Defendant further contends that the trial court erred in admitting over objections, a photograph of the deceased, taken by the sheriff, which photograph depicted the decedent lying on the floor partially covered with a quilt in defendant's home, the place of the shooting. The picture showed two state witnesses, Norma Bennett and a Mr. Young, kneeling over the deceased. Defense contends that the picture was of no probative value but was intended by the state to inflame the jury. The photograph in question was introduced in connection with the testimony of the undertaker and the sheriff. Evidently the picture was used to establish the body as that of the deceased. The ambulance driver identified the body as the one he picked up at the home of the defendant on the date in question. The sheriff of Washington County identified the body in the picture as that of Lloyd Massey, the deceased. The state no doubt felt obligated to prove that the body removed was that of `Chuck' Massey, the deceased, when the defendant was charged with the killing. Also the photo presented cumulative evidence that Norma Bennett and a Mr. Young were present. The picture itself is not, in the opinion of this court, gruesome or ghastly or of such design as to inflame the jury or arouse their passion.

Although it is error to receive in evidence gruesome photographs of a homicide victim, designed primarily to arouse the passions of the jury, such photographs are admissible when they are relevant to the issues before the court and their probative value is not outweighed by the danger of prejudice to the defendant.

Whether the probative value of a particular photograph outweighs its possible prejudicial effect is a question to be resolved by the trial court in the exercise of its judicial discretion. This court will only interfere when it appears that the trial court's discretion was abused.

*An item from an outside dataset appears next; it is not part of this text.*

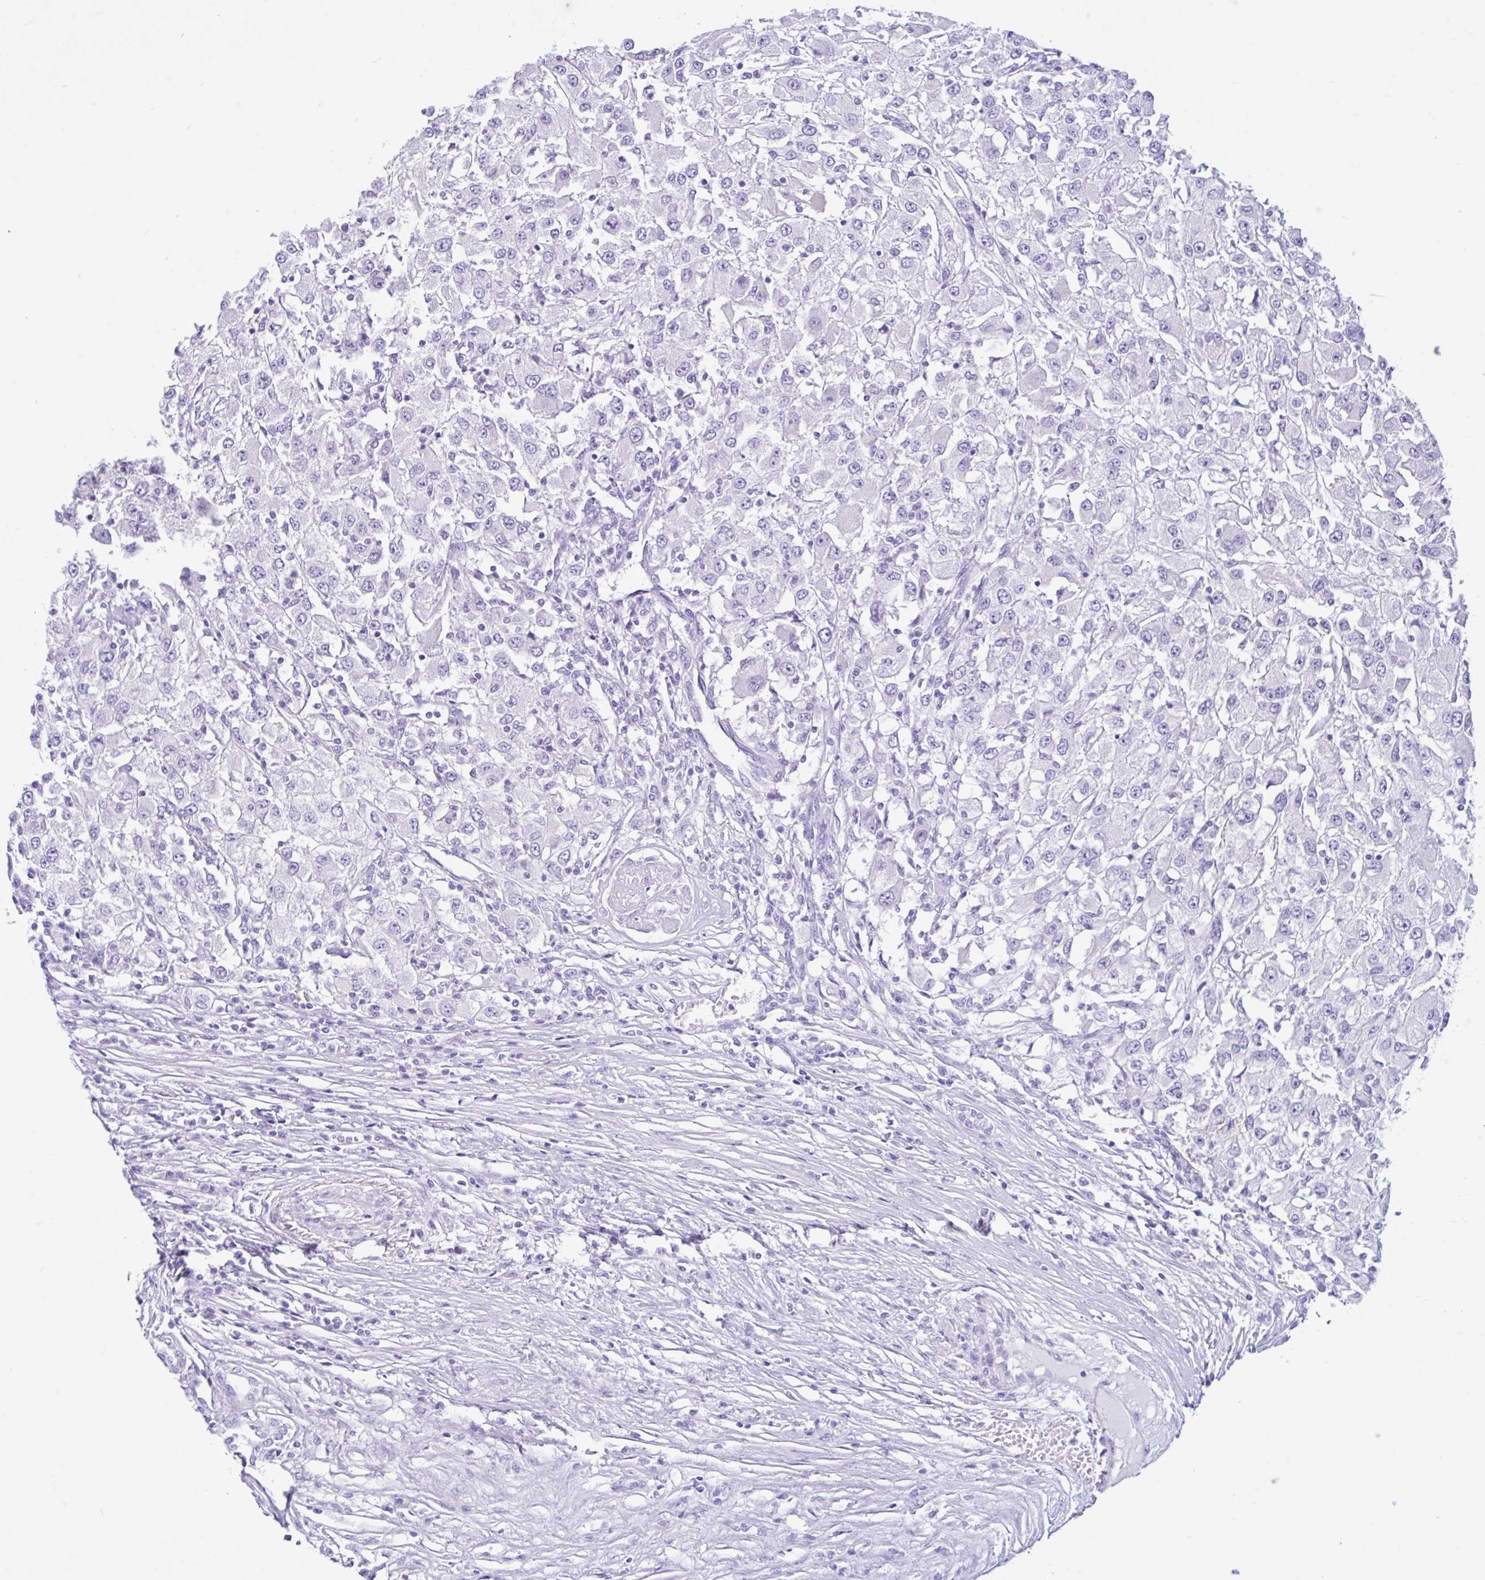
{"staining": {"intensity": "negative", "quantity": "none", "location": "none"}, "tissue": "renal cancer", "cell_type": "Tumor cells", "image_type": "cancer", "snomed": [{"axis": "morphology", "description": "Adenocarcinoma, NOS"}, {"axis": "topography", "description": "Kidney"}], "caption": "Immunohistochemistry (IHC) histopathology image of renal cancer stained for a protein (brown), which displays no staining in tumor cells. (DAB (3,3'-diaminobenzidine) immunohistochemistry (IHC) with hematoxylin counter stain).", "gene": "CYP19A1", "patient": {"sex": "female", "age": 67}}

This case presents a most unfortunate occurrence, evidently the result of a drinking spree and the utter disregard of all rules of caution and safety. The defendant and the deceased were beyond doubt, close friends. The evidence does not remotely suggest an intent upon the part of the defendant to take the life of his good friend. However, the statute prohibiting the pointing of a gun at another individual, loaded or unloaded, in anger or otherwise, was designed to forbid just such things from happening. Even though this court may sympathize with the position in which the defendant by his own folly, has placed himself, we cannot ignore the fact that the defendant was given a fair trial in his own county before a jury of his peers. He was ably represented by counsel. The jury was in a much better position to observe the witness and analyze the testimony than is this court who must go only by the record. The jury found the defendant guilty and assessed his punishment at 10 years in the Oklahoma State Penitentiary, which was the minimum under the circumstances of having had a previous felonious conviction.

The court has found no reason to modify or reverse said cause.

The judgment and sentence of the lower court is hereby affirmed.

BRETT, P.J., and POWELL, J., concur.